Soon, the majority of children in the UK born with HIV will be young adults. Many already are. Gus Cairns talks to healthcare workers about helping HIV-positive teenagers navigate to adulthood.
“Dealing with HIV is a responsibility thrust on teenagers at a time any responsibility is a new challenge,” says Katia Prime, HIV consultant at St George’s Hospital in south London. I’m talking to her about the range of services the hospital offers children and young adults.
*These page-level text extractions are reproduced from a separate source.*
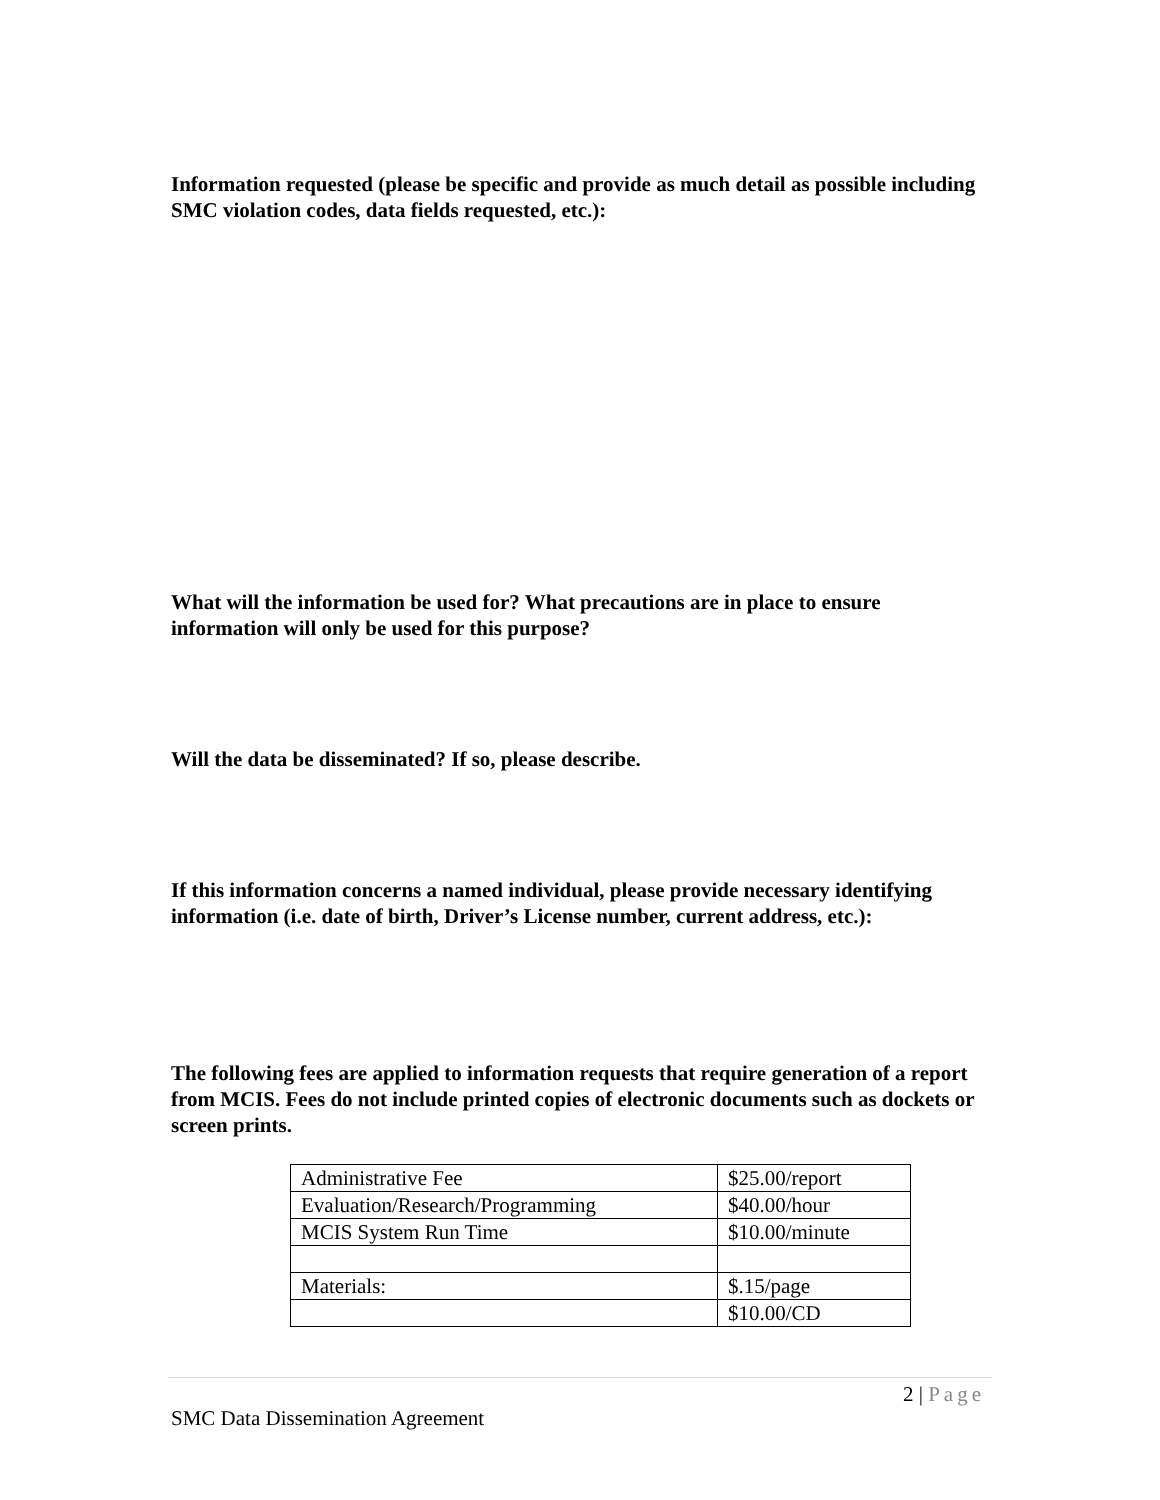Information requested (please be specific and provide as much detail as possible including SMC violation codes, data fields requested, etc.):
What will the information be used for? What precautions are in place to ensure information will only be used for this purpose?
Will the data be disseminated? If so, please describe.
If this information concerns a named individual, please provide necessary identifying information (i.e. date of birth, Driver’s License number, current address, etc.):
The following fees are applied to information requests that require generation of a report from MCIS. Fees do not include printed copies of electronic documents such as dockets or screen prints.
| Administrative Fee | $25.00/report |
| Evaluation/Research/Programming | $40.00/hour |
| MCIS System Run Time | $10.00/minute |
| Materials: | $.15/page |
| | $10.00/CD |
2 | Page
SMC Data Dissemination Agreement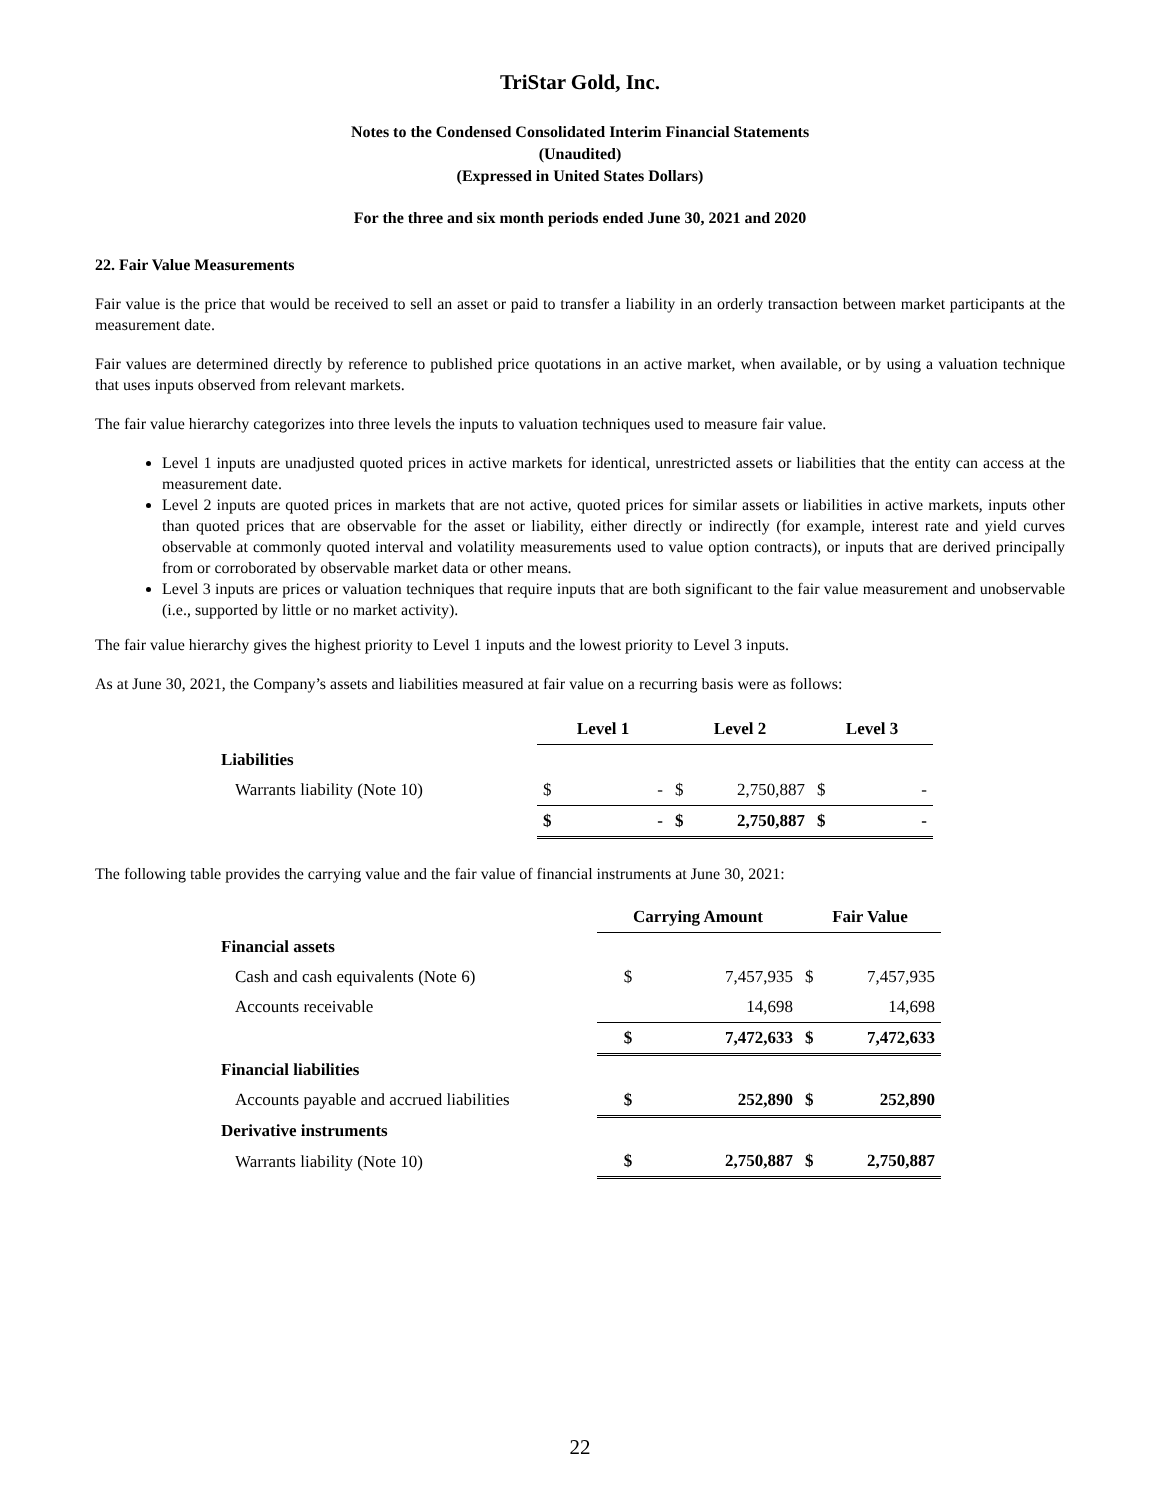TriStar Gold, Inc.
Notes to the Condensed Consolidated Interim Financial Statements
(Unaudited)
(Expressed in United States Dollars)
For the three and six month periods ended June 30, 2021 and 2020
22. Fair Value Measurements
Fair value is the price that would be received to sell an asset or paid to transfer a liability in an orderly transaction between market participants at the measurement date.
Fair values are determined directly by reference to published price quotations in an active market, when available, or by using a valuation technique that uses inputs observed from relevant markets.
The fair value hierarchy categorizes into three levels the inputs to valuation techniques used to measure fair value.
Level 1 inputs are unadjusted quoted prices in active markets for identical, unrestricted assets or liabilities that the entity can access at the measurement date.
Level 2 inputs are quoted prices in markets that are not active, quoted prices for similar assets or liabilities in active markets, inputs other than quoted prices that are observable for the asset or liability, either directly or indirectly (for example, interest rate and yield curves observable at commonly quoted interval and volatility measurements used to value option contracts), or inputs that are derived principally from or corroborated by observable market data or other means.
Level 3 inputs are prices or valuation techniques that require inputs that are both significant to the fair value measurement and unobservable (i.e., supported by little or no market activity).
The fair value hierarchy gives the highest priority to Level 1 inputs and the lowest priority to Level 3 inputs.
As at June 30, 2021, the Company’s assets and liabilities measured at fair value on a recurring basis were as follows:
| | Level 1 | | Level 2 | | Level 3 | |
| --- | --- | --- | --- | --- | --- | --- |
| Liabilities | | | | | | |
| Warrants liability (Note 10) | $ | - | $ | 2,750,887 | $ | - |
| | $ | - | $ | 2,750,887 | $ | - |
The following table provides the carrying value and the fair value of financial instruments at June 30, 2021:
| | Carrying Amount | | Fair Value | |
| --- | --- | --- | --- | --- |
| Financial assets | | | | |
| Cash and cash equivalents (Note 6) | $ | 7,457,935 | $ | 7,457,935 |
| Accounts receivable | | 14,698 | | 14,698 |
| | $ | 7,472,633 | $ | 7,472,633 |
| Financial liabilities | | | | |
| Accounts payable and accrued liabilities | $ | 252,890 | $ | 252,890 |
| Derivative instruments | | | | |
| Warrants liability (Note 10) | $ | 2,750,887 | $ | 2,750,887 |
22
“Yet never forget,” adds Wendy Majewska, a health adviser, “that the majority of the young people we deal with are well, at school or university, and somehow they flourish with that heavy rucksack of HIV they carry.”
A growing population
In the UK, only one in 50 people with HIV was born with it or infected as a baby.1 Thanks to one of the world’s highest rates of antenatal testing and prevention of transmission in pregnant women, only one in 250 HIV diagnoses – about 30 a year – is now in an infant.2
Altogether, around 1250 children and young people currently living in the UK and Ireland face the challenges of growing up with HIV. This figure includes children infected in infancy but diagnosed after entering the UK from other countries, mainly in Africa, as well as children infected here. But it excludes the 100 or so teenagers each year who acquire the virus from early sex or child abuse or, in a couple of cases, from injecting drugs.
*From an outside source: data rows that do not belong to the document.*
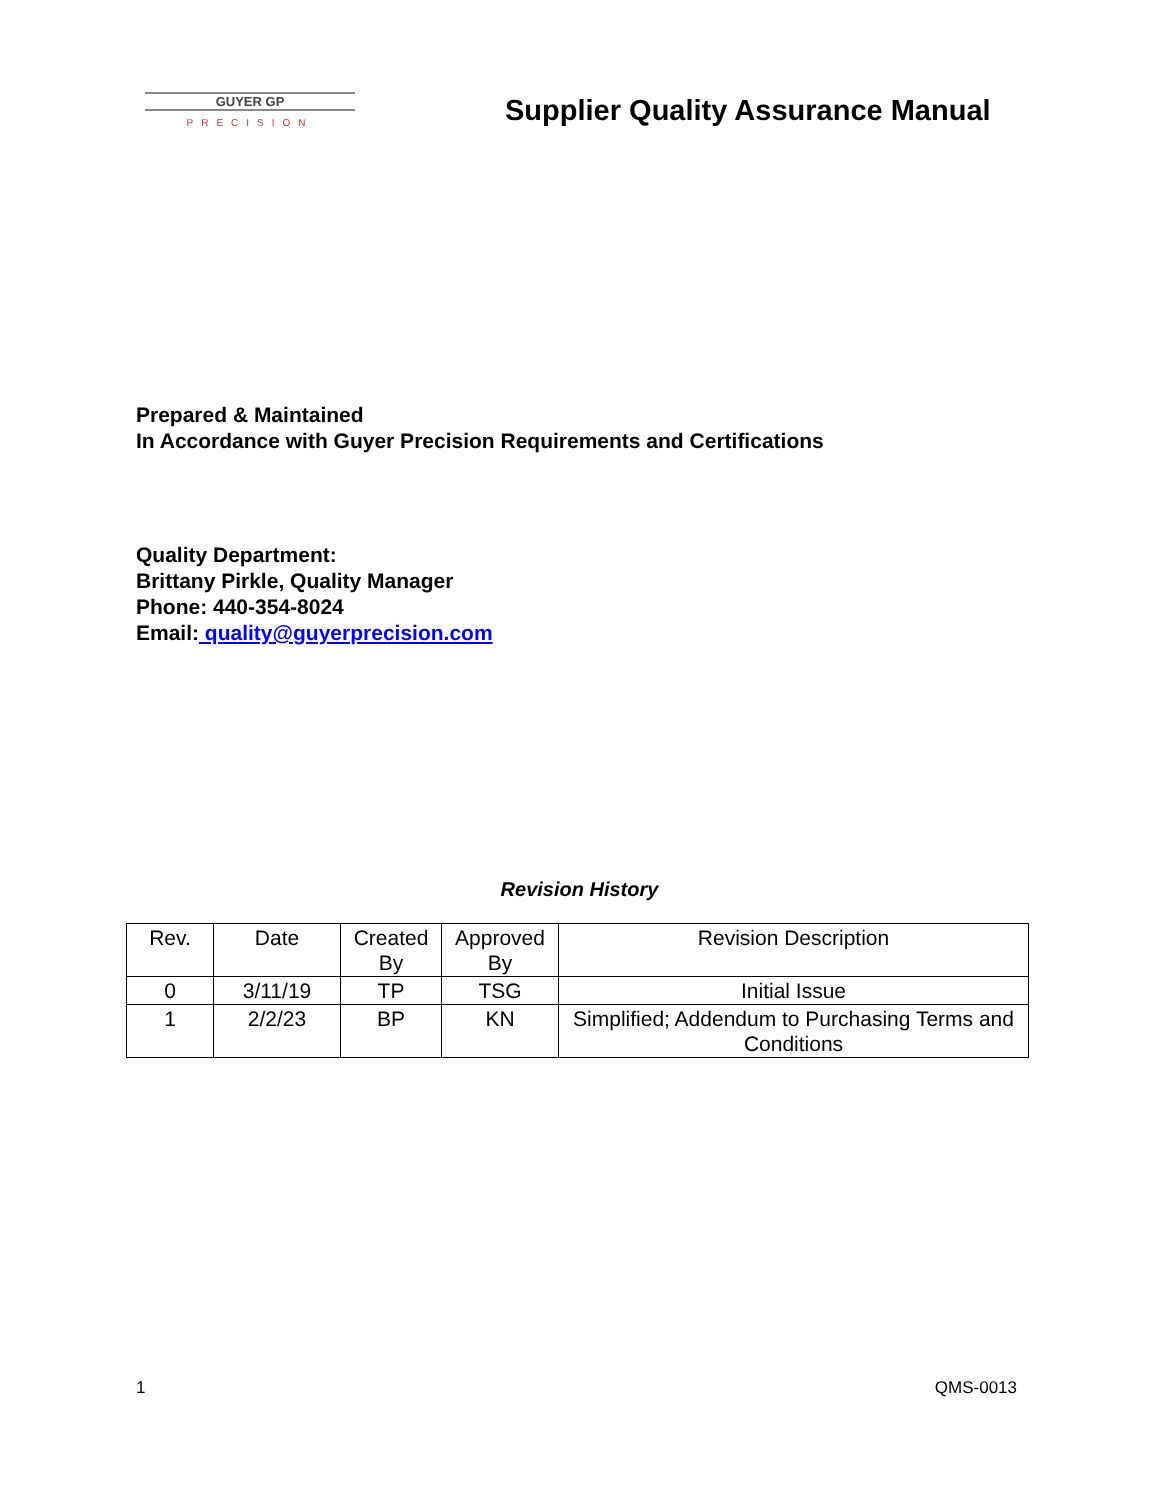GUYER GP
PRECISION
Supplier Quality Assurance Manual
Prepared & Maintained
In Accordance with Guyer Precision Requirements and Certifications
Quality Department:
Brittany Pirkle, Quality Manager
Phone: 440-354-8024
Email: quality@guyerprecision.com
Revision History
| Rev. | Date | Created By | Approved By | Revision Description |
| --- | --- | --- | --- | --- |
| 0 | 3/11/19 | TP | TSG | Initial Issue |
| 1 | 2/2/23 | BP | KN | Simplified; Addendum to Purchasing Terms and Conditions |
1 QMS-0013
Increasingly, children with HIV are now entering their teen years. The Collaborative HIV Paediatric Study (CHIPS) is a collaboration of around 60 HIV clinics, which treat virtually all the children with HIV in the UK and Ireland. The median age of patients in the CHIPS cohort is now twelve; a quarter are 15 or above.
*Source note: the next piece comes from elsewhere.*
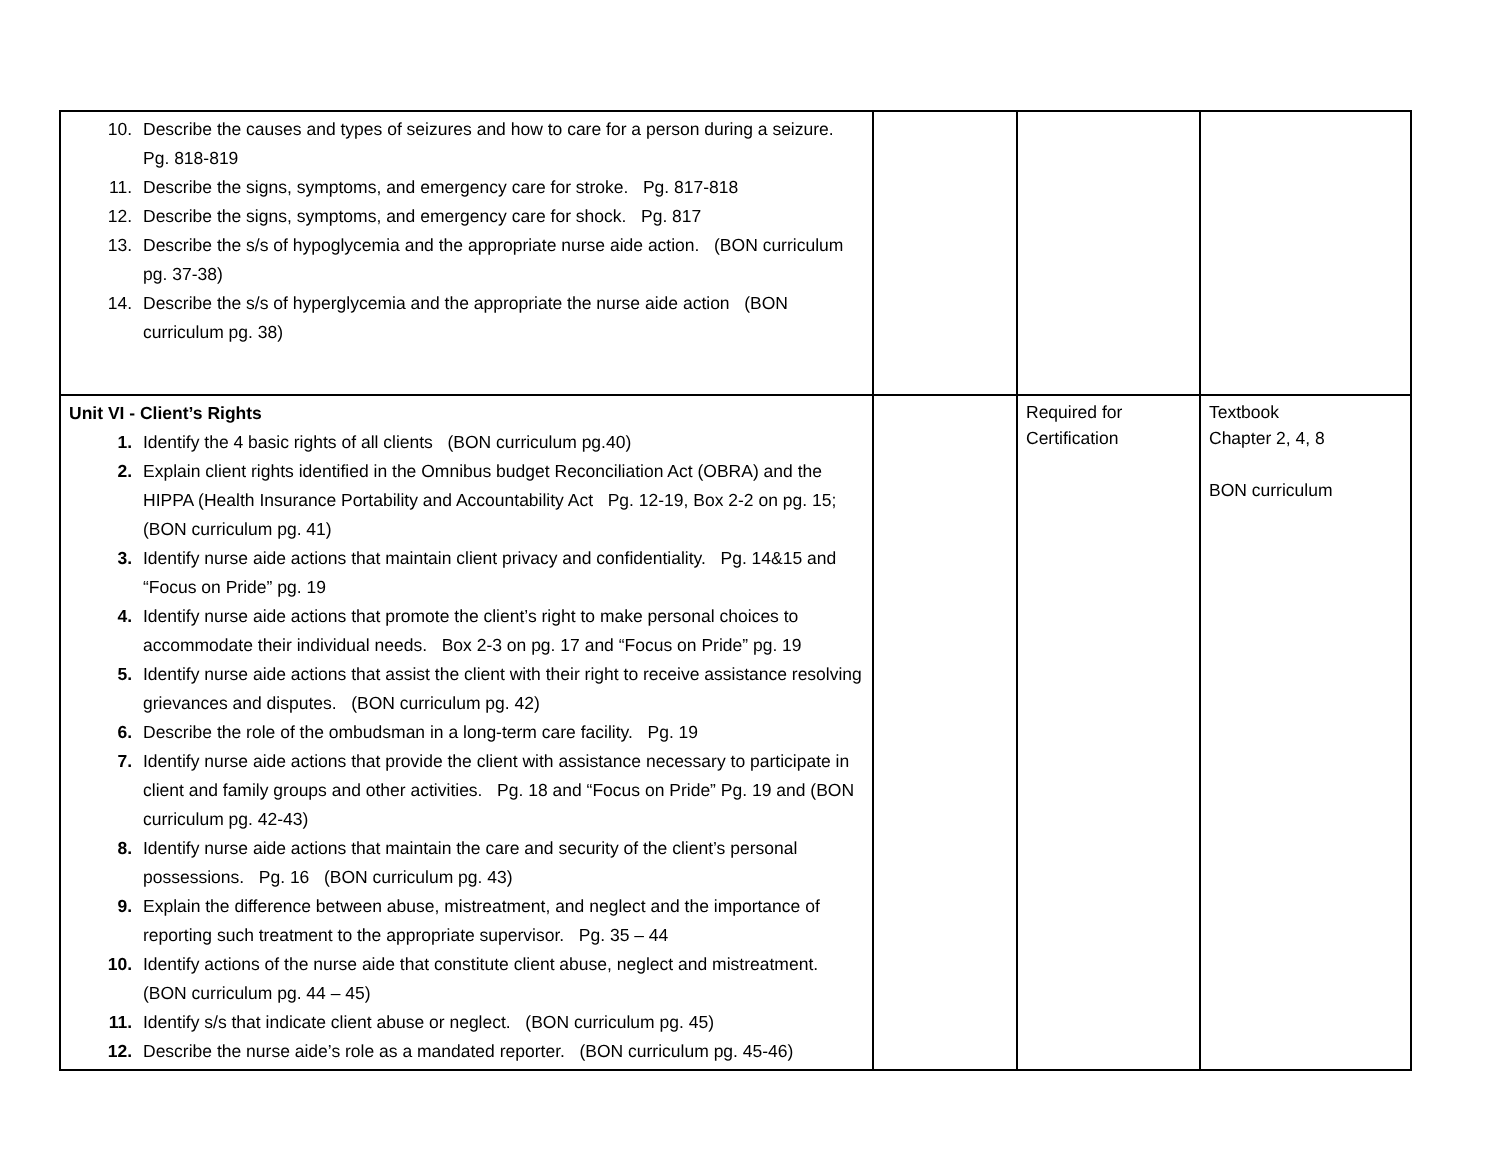| Describe the causes and types of seizures and how to care for a person during a seizure. Pg. 818-819 Describe the signs, symptoms, and emergency care for stroke. Pg. 817-818 Describe the signs, symptoms, and emergency care for shock. Pg. 817 Describe the s/s of hypoglycemia and the appropriate nurse aide action. (BON curriculum pg. 37-38) Describe the s/s of hyperglycemia and the appropriate the nurse aide action (BON curriculum pg. 38) | | | |
| Unit VI - Client’s Rights Identify the 4 basic rights of all clients (BON curriculum pg.40) Explain client rights identified in the Omnibus budget Reconciliation Act (OBRA) and the HIPPA (Health Insurance Portability and Accountability Act Pg. 12-19, Box 2-2 on pg. 15; (BON curriculum pg. 41) Identify nurse aide actions that maintain client privacy and confidentiality. Pg. 14&15 and “Focus on Pride” pg. 19 Identify nurse aide actions that promote the client’s right to make personal choices to accommodate their individual needs. Box 2-3 on pg. 17 and “Focus on Pride” pg. 19 Identify nurse aide actions that assist the client with their right to receive assistance resolving grievances and disputes. (BON curriculum pg. 42) Describe the role of the ombudsman in a long-term care facility. Pg. 19 Identify nurse aide actions that provide the client with assistance necessary to participate in client and family groups and other activities. Pg. 18 and “Focus on Pride” Pg. 19 and (BON curriculum pg. 42-43) Identify nurse aide actions that maintain the care and security of the client’s personal possessions. Pg. 16 (BON curriculum pg. 43) Explain the difference between abuse, mistreatment, and neglect and the importance of reporting such treatment to the appropriate supervisor. Pg. 35 – 44 Identify actions of the nurse aide that constitute client abuse, neglect and mistreatment. (BON curriculum pg. 44 – 45) Identify s/s that indicate client abuse or neglect. (BON curriculum pg. 45) Describe the nurse aide’s role as a mandated reporter. (BON curriculum pg. 45-46) | | Required for Certification | Textbook Chapter 2, 4, 8 BON curriculum |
Paediatric HIV clinics have had to set up transitional arrangements to support young people making a precarious journey from being in paediatric care to independence, attending their own appointments. ‘JD’ provides an account of her own experience.
It’s not just the young patients who have to adjust, but their healthcare workers too.
What about privacy and confidentiality, for instance?
“It’s a sliding scale,” says Katia Prime. “If it’s a one-year-old child, everyone – healthcare workers, social workers, whoever else is involved in their care – is aware of their status and involved in case discussions. By the time they get to be 13, their privacy is becoming a real issue and one has to start asking their permission to share data.”
Parents and carers have to step back too, as with all teenagers. But there can be acute worries.
Christina Newbould is a clinical nurse specialist at St Mary’s paediatric HIV clinic in London.
She says: “It’s really hard sometimes for parents to let go. To have the experience of sitting outside the consulting room for the first time while their 12-year-old is with the nurses. By the time they’re 15, when a parent comes to me and says ‘I’m so worried about her, is she taking her meds?’ I have to say, ‘Well, I can’t really tell you any more if she doesn’t want me to’.”
How well do young people do on treatment? Suppressing viral load may be more problematic in children as they tend to have higher viral loads and may already have been through a lot of HIV drugs (half of the children aged over ten in the CHIPS cohort had taken three or more classes of HIV drugs). CHIPS reveals that 84% of the cohort are on treatment, a bit higher than the proportion of adults, but that only 70% of those had an undetectable viral load at the end of the first year. This compares with 85% of adult patients in London with a viral load under 50 copies/ml after a year’s therapy.3
Nonetheless, overall the cohort is in a reasonable state of health. Only 4.5% of the CHIPS patients have a CD4 count under 200 and 15% under 350. This compares favourably with the 6% of adult patients in London who have a CD4 count under 200 after a year in care.
Adherence for teenagers
Adherence seems the number one concern for those working with teenagers.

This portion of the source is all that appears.